In the Deadlands tabletop RPG (Wild West with a lovecraftian edge), “Los Diablos” come for the party when they’re local heroes, but ain’t yet become legends, and folks trampled to death by them join the herd. 

(wiki) Frau Perchta, “the bright one,” has comeup in the past when we were talking about Krampus – Perchta is a wintery goddess of the Twelve Days of Christmas that scares children into good behavior and sometimes give them small coins (which is better, presumably, than stuffing them with sraw or just eating them.) She may or may not be the same as Holda, who may or may not be a goddess (although apparently Jacob Grimm tried to set her up as one).

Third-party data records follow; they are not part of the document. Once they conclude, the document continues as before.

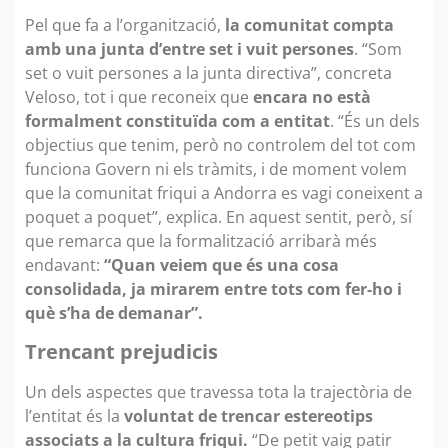
Pel que fa a l’organització,
la comunitat compta
amb una junta d’entre set i vuit persones
. “Som
set o vuit persones a la junta directiva”, concreta
Veloso, tot i que reconeix que
encara no està
formalment constituïda com a entitat
. “És un dels
objectius que tenim, però no controlem del tot com
funciona Govern ni els tràmits, i de moment volem
que la comunitat friqui a Andorra es vagi coneixent a
poquet a poquet”, explica. En aquest sentit, però, sí
que remarca que la formalització arribarà més
endavant:
“Quan veiem que és una cosa
consolidada, ja mirarem entre tots com fer-ho i
què s’ha de demanar”.
Trencant prejudicis
Un dels aspectes que travessa tota la trajectòria de
l’entitat és la
voluntat de trencar estereotips
associats a la cultura friqui.
“De petit vaig patir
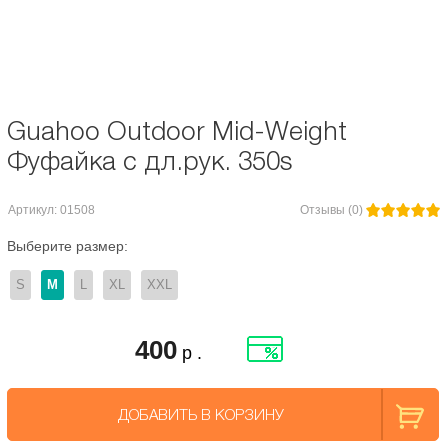
Сезон:
Зима
Материал/Состав:
Шерсть / Полиэстер
Guahoo Outdoor Mid-Weight
Фуфайка с дл.рук. 350s
Артикул: 01508
Отзывы (0)
Выберите размер:
S
M
L
XL
XXL
400
р .
ДОБАВИТЬ В КОРЗИНУ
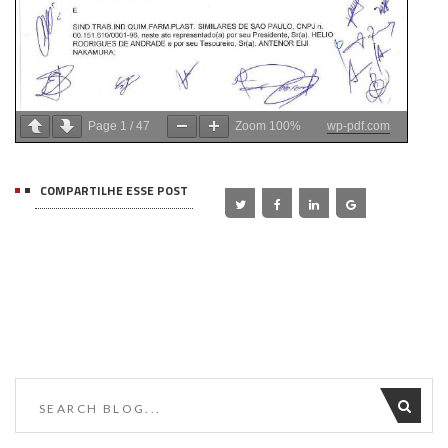
Page
1
/
47
Zoom
100%
wp-pdf.com
COMPARTILHE ESSE POST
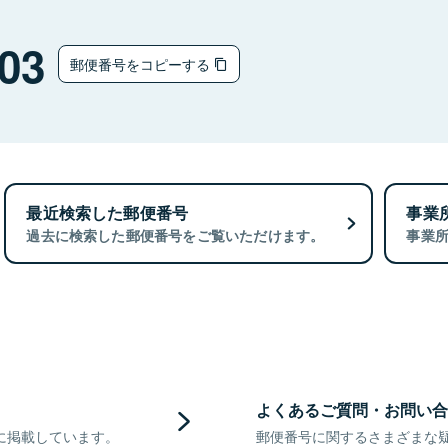
03
郵便番号をコピーする
最近検索した郵便番号
事業
過去に検索した郵便番号をご覧いただけます。
事業
よくあるご質問・お問い合
に掲載しています。
郵便番号に関するさまざまな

B. Kliban was a quirky cartoonist. The quirkiest. You can learn about him on eatmousies.com 

Flying with Diana

A myth that connects the Wild Hunt with the Sabbath…one of a few, it seems…was the idea of “flying with Diana.” One of the big central visuals of the black sabbath was the idea of witches swooping through the air on brooms, and there seems to have been a medieval idea that women would swoosh through the air along with the goddess Diana, who is, relevantly, a goddess of the hunt. This wasn’t an evil act necessarily, it was magic and that could be used for good or ill, but 500 years down the road this harmless passtime may end up becoming the broomstick flight to the black mass.

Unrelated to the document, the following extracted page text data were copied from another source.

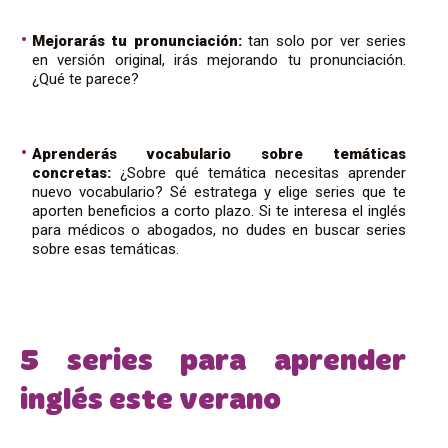
Mejorarás tu pronunciación:
tan solo por ver series
en versión original, irás mejorando tu pronunciación.
¿Qué te parece?
Aprenderás vocabulario sobre temáticas
concretas:
¿Sobre qué temática necesitas aprender
nuevo vocabulario? Sé estratega y elige series que te
aporten beneficios a corto plazo. Si te interesa el inglés
para médicos o abogados, no dudes en buscar series
sobre esas temáticas.
5 series para aprender
inglés este verano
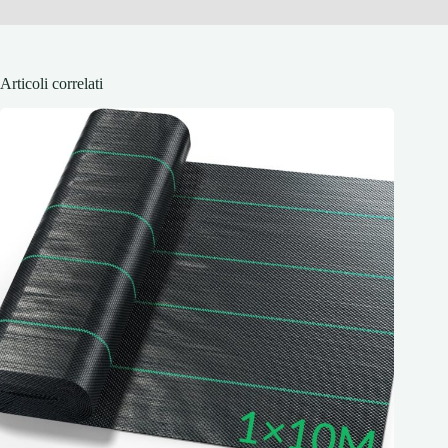
Articoli correlati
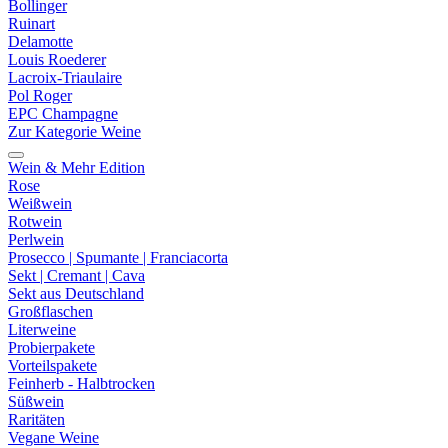
Bollinger
Ruinart
Delamotte
Louis Roederer
Lacroix-Triaulaire
Pol Roger
EPC Champagne
Zur Kategorie Weine
Wein & Mehr Edition
Rose
Weißwein
Rotwein
Perlwein
Prosecco | Spumante | Franciacorta
Sekt | Cremant | Cava
Sekt aus Deutschland
Großflaschen
Literweine
Probierpakete
Vorteilspakete
Feinherb - Halbtrocken
Süßwein
Raritäten
Vegane Weine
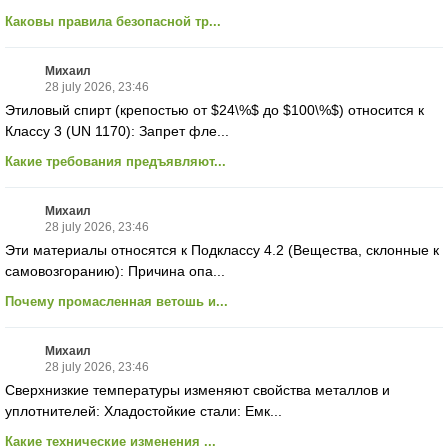
Каковы правила безопасной тр...
Михаил
28 july 2026, 23:46
Этиловый спирт (крепостью от $24\%$ до $100\%$) относится к
Классу 3 (UN 1170): Запрет фле...
Какие требования предъявляют...
Михаил
28 july 2026, 23:46
Эти материалы относятся к Подклассу 4.2 (Вещества, склонные к
самовозгоранию): Причина опа...
Почему промасленная ветошь и...
Михаил
28 july 2026, 23:46
Сверхнизкие температуры изменяют свойства металлов и
уплотнителей: Хладостойкие стали: Емк...
Какие технические изменения ...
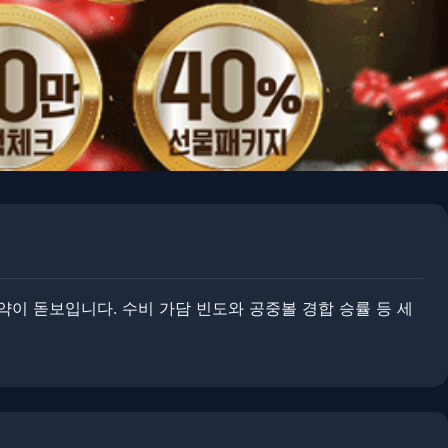
이 돋보입니다. ​수비 가담 빈도와 공중볼 경합 승률 등 세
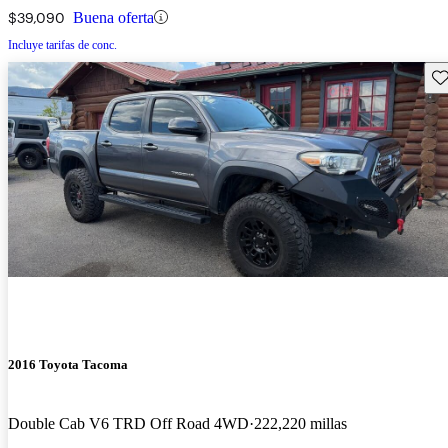
$39,090
Buena oferta
Incluye tarifas de conc.
Gu
2016 Toyota Tacoma
Double Cab V6 TRD Off Road 4WD
222,220 millas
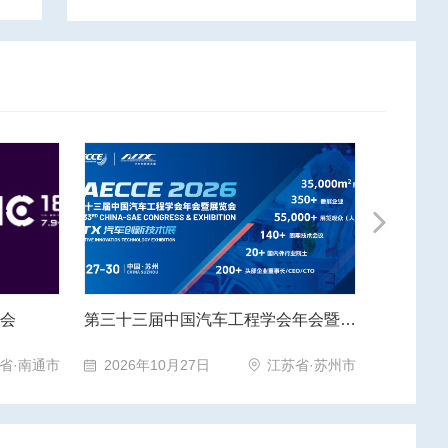
Next
年会
第三十三届中国汽车工程学会年会暨展览会
2026
省·南通市
2026年10月27日
江苏省·苏州市
2026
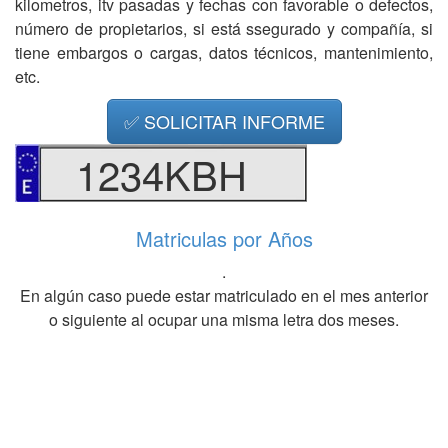
kilometros, itv pasadas y fechas con favorable o defectos,
número de propietarios, si está ssegurado y compañía, si
tiene embargos o cargas, datos técnicos, mantenimiento,
etc.
✅ SOLICITAR INFORME
1234KBH
Matriculas por Años
.
En algún caso puede estar matriculado en el mes anterior
o siguiente al ocupar una misma letra dos meses.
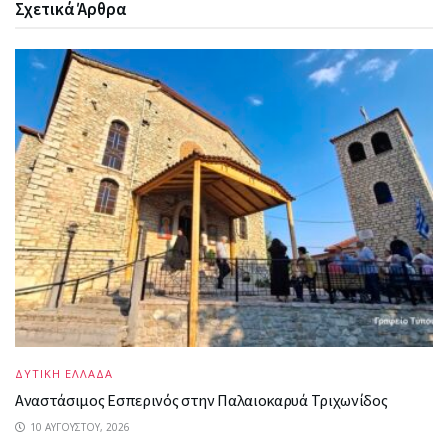
Σχετικά
Άρθρα
ΔΥΤΙΚΗ ΕΛΛΑΔΑ
Αναστάσιμος Εσπερινός στην Παλαιοκαρυά Τριχωνίδος
10 ΑΥΓΟΎΣΤΟΥ, 2026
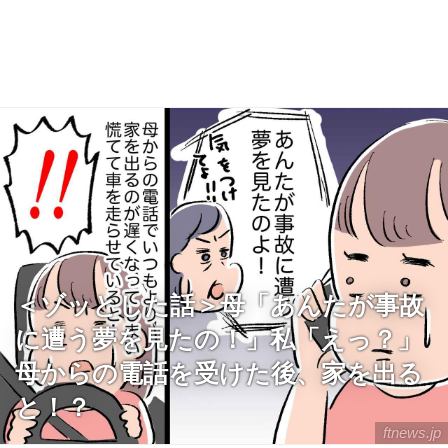
＜ゾッとした話＞母「あんたが事故
に遭う夢を見たの！」私「えっ？」
母からの電話を受けた後、家を出る
と！？
ftnews.jp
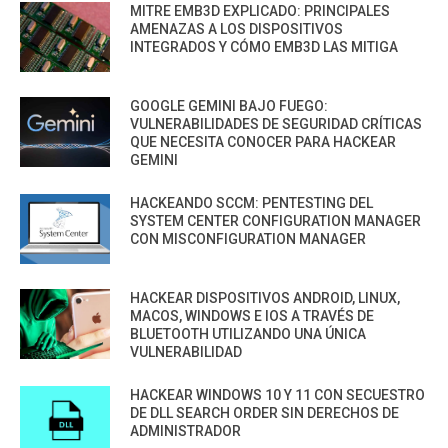
MITRE EMB3D EXPLICADO: PRINCIPALES
AMENAZAS A LOS DISPOSITIVOS
INTEGRADOS Y CÓMO EMB3D LAS MITIGA
GOOGLE GEMINI BAJO FUEGO:
VULNERABILIDADES DE SEGURIDAD CRÍTICAS
QUE NECESITA CONOCER PARA HACKEAR
GEMINI
HACKEANDO SCCM: PENTESTING DEL
SYSTEM CENTER CONFIGURATION MANAGER
CON MISCONFIGURATION MANAGER
HACKEAR DISPOSITIVOS ANDROID, LINUX,
MACOS, WINDOWS E IOS A TRAVÉS DE
BLUETOOTH UTILIZANDO UNA ÚNICA
VULNERABILIDAD
HACKEAR WINDOWS 10 Y 11 CON SECUESTRO
DE DLL SEARCH ORDER SIN DERECHOS DE
ADMINISTRADOR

Welchelin and the Purgatorial Procession

From the writings of Orderic Vitalis around 1100 AD, generally regarded as a sensible historian, we have the story of the young priest Wachelin who encountered a grim procession of the dead…sort of a walking tour of the torments of purgatory and hell. Weirdcatholic.com has a nice summary and commentary on this parade of the dead. Parades and marches seem to be associated with the Wild Hunt in an inextricable way, even though Wachelin’s story isn’t particularly wild or particularly hunty. It raises some questions about what’s at the heart of the myth: the hopeless movement of the dead?

La Chasse-Galerie

(wiki) The Canadian version of the wild hunt seems to have sprouted up when French settlers in Canada traded folk stories with the First Nations peoples, merging a European “nobleman who bailed on Sunday Mass to hunt condemned to roman the night forever” story with a local story of a flying canoe. Some lumberjacks, drunk on New Years Eve, made a pact with the devil to get   to see their girls some 300 miles off. This story has a lot more engaging detail than its Germanic couterparts, with canoes side-swiping church steeples, a little low-key blasphemy, some light B&D. Happily, there’s a musical version!

Harlequin?

This is both complicated and a little dull, not sure it needs much discussion, although it’s interesting that the story begins with Orderic Vitalis and his purgatorial parade: the character Harlequin, a sort of “king of the fey” character evolves out of…or contemporaneously with? We’re not sure…one of a number of fictional ancient British kings, who gets into a sort of Rumplestiltskin story. Somehow this character jumps from Arthurian myth to the Italian stage, with…wait for it…a stop in Dante’s Inferno to get synchretized with the Dante demon Alchino. It’s all connected! Let Jo-Anne Blanco explain it to you.

The Hound of Hell: a dandy Dintmont terrier, image by Sannse

Malit-y-Nos

(wiki) Image at right by Quentin Blake, though he seems to have taken some artistic liberties. “Matilda of the Night” is a Welsh crone who flits around with Arawn and the hounds of the wild hunt, ushering lost souls to the Celtic otherworld. Like so many folks associated with the Wild Hunt in its various forms, in one version of her story she declared “if there’s no hunting in heaven, I would rather not go!” And there you go. 

Furry Day (a pointless aside)

Cornwall in England seems to be a time capsule of folk traditions. One suspects that this is its local industry. Furry Day is an early May tradition. The town gets gussied up for Spring, chindren dance, Robin Hood and his merry men come for the party, folks sing “Hal-an-Tow” (Jacob has loved this song for years, Tempest’s version is particularly good). There’s a dragon. 

Interestingly, this entire experience is MUCH more Hell-adjacent than we thought, and we may come back to this in early May.